(Saved data entries)
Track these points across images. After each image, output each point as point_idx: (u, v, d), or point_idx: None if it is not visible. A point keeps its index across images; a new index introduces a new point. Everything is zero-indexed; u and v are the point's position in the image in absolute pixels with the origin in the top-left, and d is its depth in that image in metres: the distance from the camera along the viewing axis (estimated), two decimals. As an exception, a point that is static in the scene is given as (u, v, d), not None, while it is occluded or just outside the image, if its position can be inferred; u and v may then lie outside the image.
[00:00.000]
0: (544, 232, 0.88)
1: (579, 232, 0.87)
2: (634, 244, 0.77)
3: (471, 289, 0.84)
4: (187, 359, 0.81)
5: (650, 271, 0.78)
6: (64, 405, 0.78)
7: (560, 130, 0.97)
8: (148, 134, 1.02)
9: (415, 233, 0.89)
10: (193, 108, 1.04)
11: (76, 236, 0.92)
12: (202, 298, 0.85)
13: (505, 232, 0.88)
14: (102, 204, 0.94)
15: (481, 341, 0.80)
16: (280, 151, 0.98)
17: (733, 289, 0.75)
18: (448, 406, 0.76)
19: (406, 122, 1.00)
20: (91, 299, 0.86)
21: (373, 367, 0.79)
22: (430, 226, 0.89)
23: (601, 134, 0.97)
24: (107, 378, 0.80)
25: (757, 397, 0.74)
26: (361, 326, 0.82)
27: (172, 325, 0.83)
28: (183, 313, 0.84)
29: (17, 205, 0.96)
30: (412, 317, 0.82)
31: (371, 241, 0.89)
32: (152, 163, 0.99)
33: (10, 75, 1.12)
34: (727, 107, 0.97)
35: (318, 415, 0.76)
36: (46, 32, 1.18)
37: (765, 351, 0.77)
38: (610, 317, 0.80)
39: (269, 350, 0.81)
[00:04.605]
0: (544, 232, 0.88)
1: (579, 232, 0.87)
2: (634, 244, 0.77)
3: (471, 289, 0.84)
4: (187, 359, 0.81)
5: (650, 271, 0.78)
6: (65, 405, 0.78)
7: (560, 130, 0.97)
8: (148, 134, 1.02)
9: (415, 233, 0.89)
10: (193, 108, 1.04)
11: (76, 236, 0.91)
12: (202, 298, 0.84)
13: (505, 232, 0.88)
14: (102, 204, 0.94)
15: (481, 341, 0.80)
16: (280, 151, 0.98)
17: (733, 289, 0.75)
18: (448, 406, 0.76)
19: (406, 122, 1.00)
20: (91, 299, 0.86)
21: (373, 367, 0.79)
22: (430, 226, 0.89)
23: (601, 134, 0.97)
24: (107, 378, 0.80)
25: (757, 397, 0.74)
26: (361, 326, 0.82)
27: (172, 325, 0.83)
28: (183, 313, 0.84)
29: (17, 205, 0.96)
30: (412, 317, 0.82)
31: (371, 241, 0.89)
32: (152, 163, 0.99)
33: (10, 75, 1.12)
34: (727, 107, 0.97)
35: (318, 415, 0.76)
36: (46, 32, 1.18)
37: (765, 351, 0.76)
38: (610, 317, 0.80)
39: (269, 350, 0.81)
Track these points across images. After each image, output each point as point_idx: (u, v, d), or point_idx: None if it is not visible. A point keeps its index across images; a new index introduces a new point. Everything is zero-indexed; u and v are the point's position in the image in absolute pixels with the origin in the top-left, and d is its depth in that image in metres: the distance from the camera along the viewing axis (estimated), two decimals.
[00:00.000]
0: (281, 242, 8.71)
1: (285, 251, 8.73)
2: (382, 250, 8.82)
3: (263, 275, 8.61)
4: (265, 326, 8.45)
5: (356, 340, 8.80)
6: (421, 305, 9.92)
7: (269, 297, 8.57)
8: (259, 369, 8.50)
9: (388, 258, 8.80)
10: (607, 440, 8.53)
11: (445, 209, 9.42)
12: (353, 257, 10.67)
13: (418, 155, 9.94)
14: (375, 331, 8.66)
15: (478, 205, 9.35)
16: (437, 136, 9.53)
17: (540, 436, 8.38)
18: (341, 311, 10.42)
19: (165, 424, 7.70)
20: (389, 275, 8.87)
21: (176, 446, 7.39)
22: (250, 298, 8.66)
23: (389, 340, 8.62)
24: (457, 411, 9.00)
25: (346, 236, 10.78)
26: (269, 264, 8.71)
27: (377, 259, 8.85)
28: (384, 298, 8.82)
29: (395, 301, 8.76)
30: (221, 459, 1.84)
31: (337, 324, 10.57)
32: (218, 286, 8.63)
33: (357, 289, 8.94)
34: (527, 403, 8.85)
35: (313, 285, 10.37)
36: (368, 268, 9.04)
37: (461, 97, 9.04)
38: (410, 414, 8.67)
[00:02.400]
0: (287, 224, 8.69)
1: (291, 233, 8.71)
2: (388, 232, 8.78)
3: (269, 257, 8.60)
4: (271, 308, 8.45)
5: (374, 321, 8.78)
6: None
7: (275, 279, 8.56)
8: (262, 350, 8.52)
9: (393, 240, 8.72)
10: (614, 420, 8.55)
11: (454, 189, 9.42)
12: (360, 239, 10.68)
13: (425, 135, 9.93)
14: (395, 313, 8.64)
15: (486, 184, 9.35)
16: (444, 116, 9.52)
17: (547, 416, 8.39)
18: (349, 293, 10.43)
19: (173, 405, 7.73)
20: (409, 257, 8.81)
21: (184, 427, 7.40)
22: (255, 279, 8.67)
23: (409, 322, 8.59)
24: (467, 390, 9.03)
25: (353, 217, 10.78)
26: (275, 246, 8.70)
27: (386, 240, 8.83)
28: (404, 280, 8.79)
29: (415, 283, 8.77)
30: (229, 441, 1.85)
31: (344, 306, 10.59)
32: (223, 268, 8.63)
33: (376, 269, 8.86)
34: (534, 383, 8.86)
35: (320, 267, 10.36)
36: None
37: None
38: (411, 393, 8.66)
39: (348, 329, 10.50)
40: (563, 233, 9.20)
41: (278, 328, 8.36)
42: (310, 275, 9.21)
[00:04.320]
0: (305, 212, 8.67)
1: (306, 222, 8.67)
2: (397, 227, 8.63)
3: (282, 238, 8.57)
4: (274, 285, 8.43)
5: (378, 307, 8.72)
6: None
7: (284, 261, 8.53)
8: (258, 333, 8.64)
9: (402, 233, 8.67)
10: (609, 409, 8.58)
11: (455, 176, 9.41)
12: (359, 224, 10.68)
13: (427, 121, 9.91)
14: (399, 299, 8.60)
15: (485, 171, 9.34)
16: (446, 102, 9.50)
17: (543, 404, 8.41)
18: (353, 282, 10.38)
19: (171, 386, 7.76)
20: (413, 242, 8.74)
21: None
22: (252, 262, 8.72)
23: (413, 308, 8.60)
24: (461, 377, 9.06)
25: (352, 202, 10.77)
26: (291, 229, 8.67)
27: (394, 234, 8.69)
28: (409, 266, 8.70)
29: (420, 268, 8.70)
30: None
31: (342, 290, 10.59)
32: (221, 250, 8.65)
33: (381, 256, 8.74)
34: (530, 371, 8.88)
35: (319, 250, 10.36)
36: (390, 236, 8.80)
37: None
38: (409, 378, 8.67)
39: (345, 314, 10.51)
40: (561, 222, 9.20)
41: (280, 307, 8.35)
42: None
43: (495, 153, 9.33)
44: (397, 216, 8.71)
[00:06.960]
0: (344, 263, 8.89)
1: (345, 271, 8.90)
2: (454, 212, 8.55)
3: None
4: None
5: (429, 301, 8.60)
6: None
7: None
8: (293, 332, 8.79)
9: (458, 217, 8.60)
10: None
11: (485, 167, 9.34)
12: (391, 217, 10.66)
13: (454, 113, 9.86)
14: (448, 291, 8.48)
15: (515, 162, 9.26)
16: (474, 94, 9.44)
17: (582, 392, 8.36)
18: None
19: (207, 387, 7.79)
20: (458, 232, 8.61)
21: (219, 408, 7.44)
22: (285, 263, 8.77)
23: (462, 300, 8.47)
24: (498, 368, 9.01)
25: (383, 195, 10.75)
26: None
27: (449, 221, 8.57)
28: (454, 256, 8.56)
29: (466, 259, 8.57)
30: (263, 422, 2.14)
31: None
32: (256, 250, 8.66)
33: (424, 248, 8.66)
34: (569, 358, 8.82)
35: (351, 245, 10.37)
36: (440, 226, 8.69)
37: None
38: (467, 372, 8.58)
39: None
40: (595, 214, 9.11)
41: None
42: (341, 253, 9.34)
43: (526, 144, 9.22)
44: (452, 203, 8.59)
* * *
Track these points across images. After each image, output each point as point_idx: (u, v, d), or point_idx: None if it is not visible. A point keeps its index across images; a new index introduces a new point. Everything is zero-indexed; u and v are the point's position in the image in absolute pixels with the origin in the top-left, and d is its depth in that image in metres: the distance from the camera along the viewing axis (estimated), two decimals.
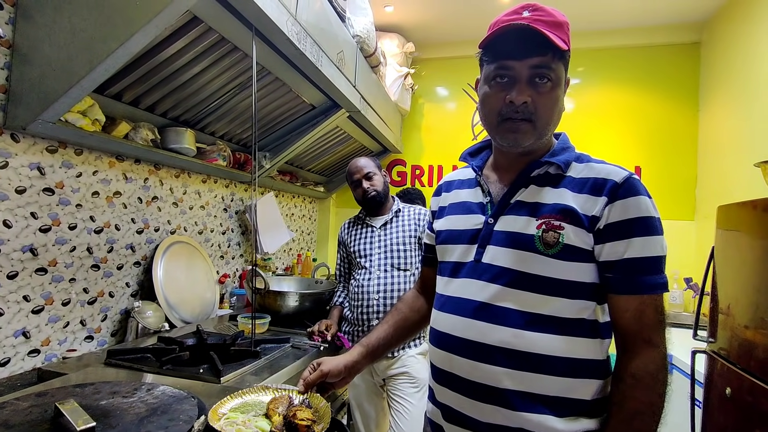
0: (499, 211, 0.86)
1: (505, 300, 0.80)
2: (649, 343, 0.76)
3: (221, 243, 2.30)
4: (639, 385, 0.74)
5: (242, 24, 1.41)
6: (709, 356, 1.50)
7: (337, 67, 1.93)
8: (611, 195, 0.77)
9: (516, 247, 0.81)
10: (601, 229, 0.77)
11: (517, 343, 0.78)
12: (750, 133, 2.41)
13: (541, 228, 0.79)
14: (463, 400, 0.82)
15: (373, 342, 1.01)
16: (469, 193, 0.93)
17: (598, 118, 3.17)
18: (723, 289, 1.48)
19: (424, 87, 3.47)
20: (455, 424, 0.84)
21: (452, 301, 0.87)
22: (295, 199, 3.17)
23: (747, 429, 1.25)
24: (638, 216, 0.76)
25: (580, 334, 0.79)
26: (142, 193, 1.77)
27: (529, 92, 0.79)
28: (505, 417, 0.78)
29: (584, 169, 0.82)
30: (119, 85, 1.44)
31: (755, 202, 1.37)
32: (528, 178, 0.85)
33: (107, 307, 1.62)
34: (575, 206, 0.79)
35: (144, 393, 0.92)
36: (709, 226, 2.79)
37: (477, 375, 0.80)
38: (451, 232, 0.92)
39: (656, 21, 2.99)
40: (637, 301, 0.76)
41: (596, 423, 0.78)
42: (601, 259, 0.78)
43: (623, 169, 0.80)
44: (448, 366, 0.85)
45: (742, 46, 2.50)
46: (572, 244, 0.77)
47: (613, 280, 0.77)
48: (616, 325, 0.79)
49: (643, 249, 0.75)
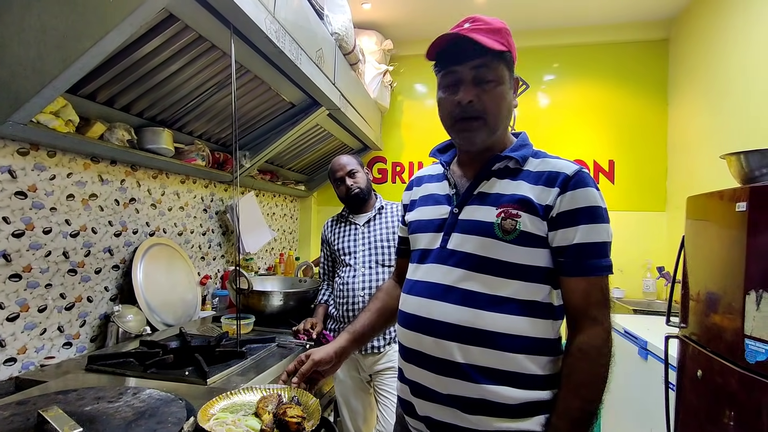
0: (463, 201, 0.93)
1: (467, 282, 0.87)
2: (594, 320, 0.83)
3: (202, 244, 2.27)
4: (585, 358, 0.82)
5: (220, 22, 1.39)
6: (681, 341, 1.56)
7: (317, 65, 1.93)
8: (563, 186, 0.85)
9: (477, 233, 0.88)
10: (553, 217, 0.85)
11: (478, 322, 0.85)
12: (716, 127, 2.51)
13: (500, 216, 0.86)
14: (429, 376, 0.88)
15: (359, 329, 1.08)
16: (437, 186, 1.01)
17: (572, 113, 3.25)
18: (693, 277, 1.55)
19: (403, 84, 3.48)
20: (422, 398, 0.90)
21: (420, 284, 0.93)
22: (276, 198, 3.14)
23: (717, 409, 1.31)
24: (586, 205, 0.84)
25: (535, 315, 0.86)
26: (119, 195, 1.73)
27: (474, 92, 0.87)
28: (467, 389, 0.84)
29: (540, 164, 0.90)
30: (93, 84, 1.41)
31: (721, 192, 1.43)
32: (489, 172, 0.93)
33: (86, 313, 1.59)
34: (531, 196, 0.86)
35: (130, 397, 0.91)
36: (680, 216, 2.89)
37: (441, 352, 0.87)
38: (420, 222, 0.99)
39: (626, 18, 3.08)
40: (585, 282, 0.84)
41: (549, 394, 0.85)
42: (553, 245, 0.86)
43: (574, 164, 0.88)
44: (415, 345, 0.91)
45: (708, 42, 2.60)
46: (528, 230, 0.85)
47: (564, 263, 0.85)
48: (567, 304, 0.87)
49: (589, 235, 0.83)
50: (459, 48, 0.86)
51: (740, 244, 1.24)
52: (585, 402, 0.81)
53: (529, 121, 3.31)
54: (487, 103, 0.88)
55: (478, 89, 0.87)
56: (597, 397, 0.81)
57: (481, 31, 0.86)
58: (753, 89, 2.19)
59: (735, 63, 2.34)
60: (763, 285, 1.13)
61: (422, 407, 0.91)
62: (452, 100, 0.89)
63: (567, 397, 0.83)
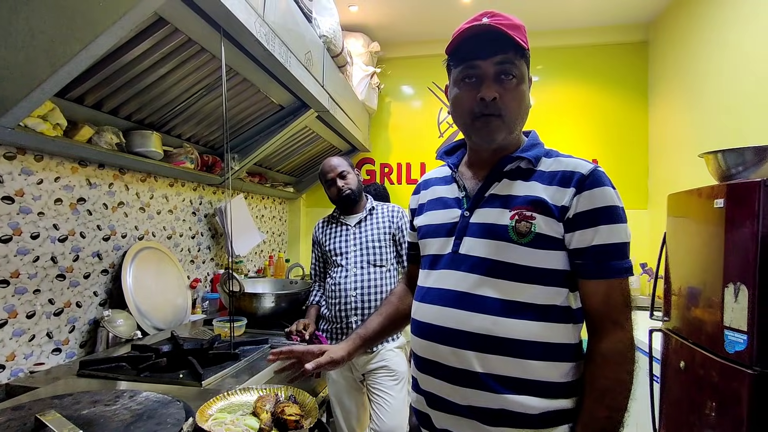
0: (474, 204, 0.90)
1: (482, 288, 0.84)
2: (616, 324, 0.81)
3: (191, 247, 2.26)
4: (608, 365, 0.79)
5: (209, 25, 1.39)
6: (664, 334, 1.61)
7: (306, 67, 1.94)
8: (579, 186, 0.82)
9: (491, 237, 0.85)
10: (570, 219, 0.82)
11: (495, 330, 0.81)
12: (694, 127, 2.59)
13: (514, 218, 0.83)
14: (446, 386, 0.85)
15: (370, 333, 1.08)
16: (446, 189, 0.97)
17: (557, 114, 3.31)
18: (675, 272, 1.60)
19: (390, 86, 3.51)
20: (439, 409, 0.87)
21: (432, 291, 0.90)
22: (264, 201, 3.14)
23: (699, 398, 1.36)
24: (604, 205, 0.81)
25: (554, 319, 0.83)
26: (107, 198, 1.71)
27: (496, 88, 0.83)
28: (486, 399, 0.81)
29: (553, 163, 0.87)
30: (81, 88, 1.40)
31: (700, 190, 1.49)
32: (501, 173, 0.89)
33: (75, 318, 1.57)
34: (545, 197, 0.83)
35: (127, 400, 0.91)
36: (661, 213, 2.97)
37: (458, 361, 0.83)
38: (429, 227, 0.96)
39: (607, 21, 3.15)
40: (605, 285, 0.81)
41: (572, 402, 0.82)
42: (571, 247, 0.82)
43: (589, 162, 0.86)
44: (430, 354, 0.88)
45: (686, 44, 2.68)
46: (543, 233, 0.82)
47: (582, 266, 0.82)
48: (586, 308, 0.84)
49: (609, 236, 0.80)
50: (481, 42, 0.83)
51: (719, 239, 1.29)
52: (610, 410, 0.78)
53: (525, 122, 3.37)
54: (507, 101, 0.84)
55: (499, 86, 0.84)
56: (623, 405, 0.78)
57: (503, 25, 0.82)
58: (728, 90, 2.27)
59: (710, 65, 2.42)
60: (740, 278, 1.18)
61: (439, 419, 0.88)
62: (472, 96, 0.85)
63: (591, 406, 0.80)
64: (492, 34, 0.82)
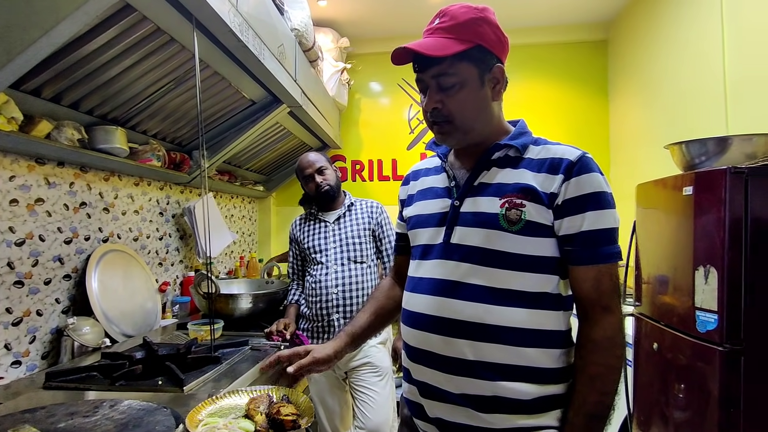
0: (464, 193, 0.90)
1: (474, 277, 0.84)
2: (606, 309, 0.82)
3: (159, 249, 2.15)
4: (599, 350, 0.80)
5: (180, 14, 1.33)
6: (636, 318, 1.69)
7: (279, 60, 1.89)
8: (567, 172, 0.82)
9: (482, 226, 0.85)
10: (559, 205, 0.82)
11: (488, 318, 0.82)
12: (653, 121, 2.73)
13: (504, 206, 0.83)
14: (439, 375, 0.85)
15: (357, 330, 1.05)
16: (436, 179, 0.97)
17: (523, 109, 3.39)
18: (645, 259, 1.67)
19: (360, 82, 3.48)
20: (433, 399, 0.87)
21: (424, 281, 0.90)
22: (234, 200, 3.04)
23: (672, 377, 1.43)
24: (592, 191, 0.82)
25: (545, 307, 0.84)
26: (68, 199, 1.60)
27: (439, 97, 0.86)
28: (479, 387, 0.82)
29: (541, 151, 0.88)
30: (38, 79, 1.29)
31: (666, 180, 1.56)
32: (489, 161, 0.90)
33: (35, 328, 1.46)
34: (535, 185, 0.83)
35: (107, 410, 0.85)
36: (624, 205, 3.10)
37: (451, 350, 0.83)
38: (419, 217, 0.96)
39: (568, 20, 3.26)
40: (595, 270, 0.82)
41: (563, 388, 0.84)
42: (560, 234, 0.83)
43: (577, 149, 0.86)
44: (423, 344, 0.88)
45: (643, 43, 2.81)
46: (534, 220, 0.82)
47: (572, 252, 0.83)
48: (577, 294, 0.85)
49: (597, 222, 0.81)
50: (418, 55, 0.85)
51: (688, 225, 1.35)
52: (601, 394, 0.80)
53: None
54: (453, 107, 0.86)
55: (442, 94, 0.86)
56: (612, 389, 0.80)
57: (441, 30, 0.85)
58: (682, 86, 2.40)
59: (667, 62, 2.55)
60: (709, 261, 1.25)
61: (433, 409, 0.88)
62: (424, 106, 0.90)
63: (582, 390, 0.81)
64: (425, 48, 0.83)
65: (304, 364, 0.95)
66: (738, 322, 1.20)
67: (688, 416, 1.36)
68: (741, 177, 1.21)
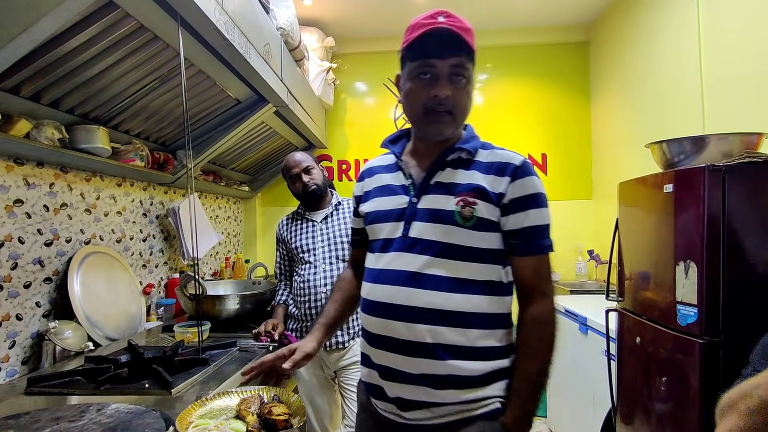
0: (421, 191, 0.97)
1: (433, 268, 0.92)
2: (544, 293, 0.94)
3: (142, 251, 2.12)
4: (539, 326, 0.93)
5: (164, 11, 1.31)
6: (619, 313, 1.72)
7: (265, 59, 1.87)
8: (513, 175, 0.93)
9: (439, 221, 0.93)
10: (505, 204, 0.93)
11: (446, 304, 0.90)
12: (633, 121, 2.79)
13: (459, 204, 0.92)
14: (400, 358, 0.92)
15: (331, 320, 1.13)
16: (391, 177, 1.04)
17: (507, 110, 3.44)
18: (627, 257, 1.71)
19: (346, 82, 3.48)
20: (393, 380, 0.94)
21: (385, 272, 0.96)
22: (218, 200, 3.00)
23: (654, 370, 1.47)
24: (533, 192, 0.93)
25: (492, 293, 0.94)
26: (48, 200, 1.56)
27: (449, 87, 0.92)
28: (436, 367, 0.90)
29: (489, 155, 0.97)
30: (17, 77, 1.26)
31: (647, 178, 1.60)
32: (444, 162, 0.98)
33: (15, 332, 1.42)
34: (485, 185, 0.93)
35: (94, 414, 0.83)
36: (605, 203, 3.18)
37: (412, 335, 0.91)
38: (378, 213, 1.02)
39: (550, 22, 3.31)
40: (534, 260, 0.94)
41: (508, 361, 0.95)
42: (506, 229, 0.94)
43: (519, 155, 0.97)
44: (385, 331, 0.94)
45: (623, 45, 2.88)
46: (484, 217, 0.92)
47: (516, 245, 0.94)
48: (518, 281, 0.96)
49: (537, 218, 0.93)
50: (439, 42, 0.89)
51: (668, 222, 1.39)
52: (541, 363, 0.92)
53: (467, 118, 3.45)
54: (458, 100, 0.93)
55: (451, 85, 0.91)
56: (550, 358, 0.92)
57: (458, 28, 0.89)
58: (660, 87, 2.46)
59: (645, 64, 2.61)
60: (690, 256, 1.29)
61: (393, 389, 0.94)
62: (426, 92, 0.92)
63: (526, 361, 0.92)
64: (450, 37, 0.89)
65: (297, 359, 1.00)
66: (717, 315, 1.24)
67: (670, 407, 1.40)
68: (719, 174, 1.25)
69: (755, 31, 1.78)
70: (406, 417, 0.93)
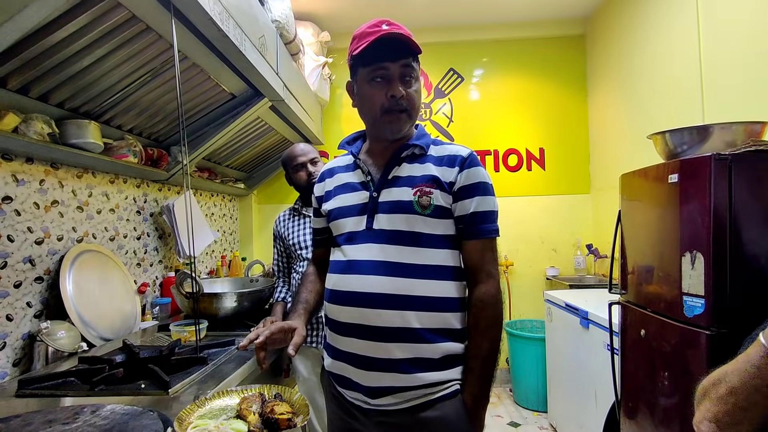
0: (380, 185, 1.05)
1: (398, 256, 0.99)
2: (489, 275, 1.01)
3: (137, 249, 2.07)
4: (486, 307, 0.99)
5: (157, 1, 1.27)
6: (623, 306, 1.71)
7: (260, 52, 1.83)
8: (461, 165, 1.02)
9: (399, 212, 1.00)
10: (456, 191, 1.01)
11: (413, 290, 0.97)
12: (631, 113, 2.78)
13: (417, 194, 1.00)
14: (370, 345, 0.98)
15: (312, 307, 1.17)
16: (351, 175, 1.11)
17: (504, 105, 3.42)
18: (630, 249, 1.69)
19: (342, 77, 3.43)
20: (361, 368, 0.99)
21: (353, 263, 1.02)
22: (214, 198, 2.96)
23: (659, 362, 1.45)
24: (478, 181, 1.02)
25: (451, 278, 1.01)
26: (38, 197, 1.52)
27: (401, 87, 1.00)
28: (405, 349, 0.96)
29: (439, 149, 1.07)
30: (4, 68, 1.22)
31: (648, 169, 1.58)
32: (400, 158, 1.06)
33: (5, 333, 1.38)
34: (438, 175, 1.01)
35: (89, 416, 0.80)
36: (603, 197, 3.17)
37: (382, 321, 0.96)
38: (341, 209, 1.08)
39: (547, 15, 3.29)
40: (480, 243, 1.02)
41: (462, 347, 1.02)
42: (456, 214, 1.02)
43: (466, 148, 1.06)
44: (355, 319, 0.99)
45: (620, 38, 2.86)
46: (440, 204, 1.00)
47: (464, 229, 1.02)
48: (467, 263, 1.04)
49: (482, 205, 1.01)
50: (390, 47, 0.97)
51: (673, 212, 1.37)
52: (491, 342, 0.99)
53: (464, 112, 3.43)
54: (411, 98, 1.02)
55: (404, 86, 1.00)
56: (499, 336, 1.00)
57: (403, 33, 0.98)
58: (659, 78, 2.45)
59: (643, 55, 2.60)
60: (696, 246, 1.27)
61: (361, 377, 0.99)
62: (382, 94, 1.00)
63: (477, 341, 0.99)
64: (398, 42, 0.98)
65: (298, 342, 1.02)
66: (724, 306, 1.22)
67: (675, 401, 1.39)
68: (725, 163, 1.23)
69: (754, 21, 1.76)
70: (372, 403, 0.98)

# [What is being asked]
The entries above hold the needed span. Transcribe exactly the lines from the one with "17: (598, 118, 3.17)" to the one with "40: (637, 301, 0.76)", both included.

# [Answer for this exercise]
17: (598, 118, 3.17)
18: (723, 289, 1.48)
19: (424, 87, 3.47)
20: (455, 424, 0.84)
21: (452, 301, 0.87)
22: (295, 199, 3.17)
23: (747, 429, 1.25)
24: (638, 216, 0.76)
25: (580, 334, 0.79)
26: (142, 193, 1.77)
27: (529, 92, 0.79)
28: (505, 417, 0.78)
29: (584, 169, 0.82)
30: (119, 85, 1.44)
31: (755, 202, 1.37)
32: (528, 178, 0.85)
33: (107, 307, 1.62)
34: (575, 206, 0.79)
35: (144, 393, 0.92)
36: (709, 226, 2.79)
37: (477, 375, 0.80)
38: (451, 232, 0.92)
39: (656, 21, 2.99)
40: (637, 301, 0.76)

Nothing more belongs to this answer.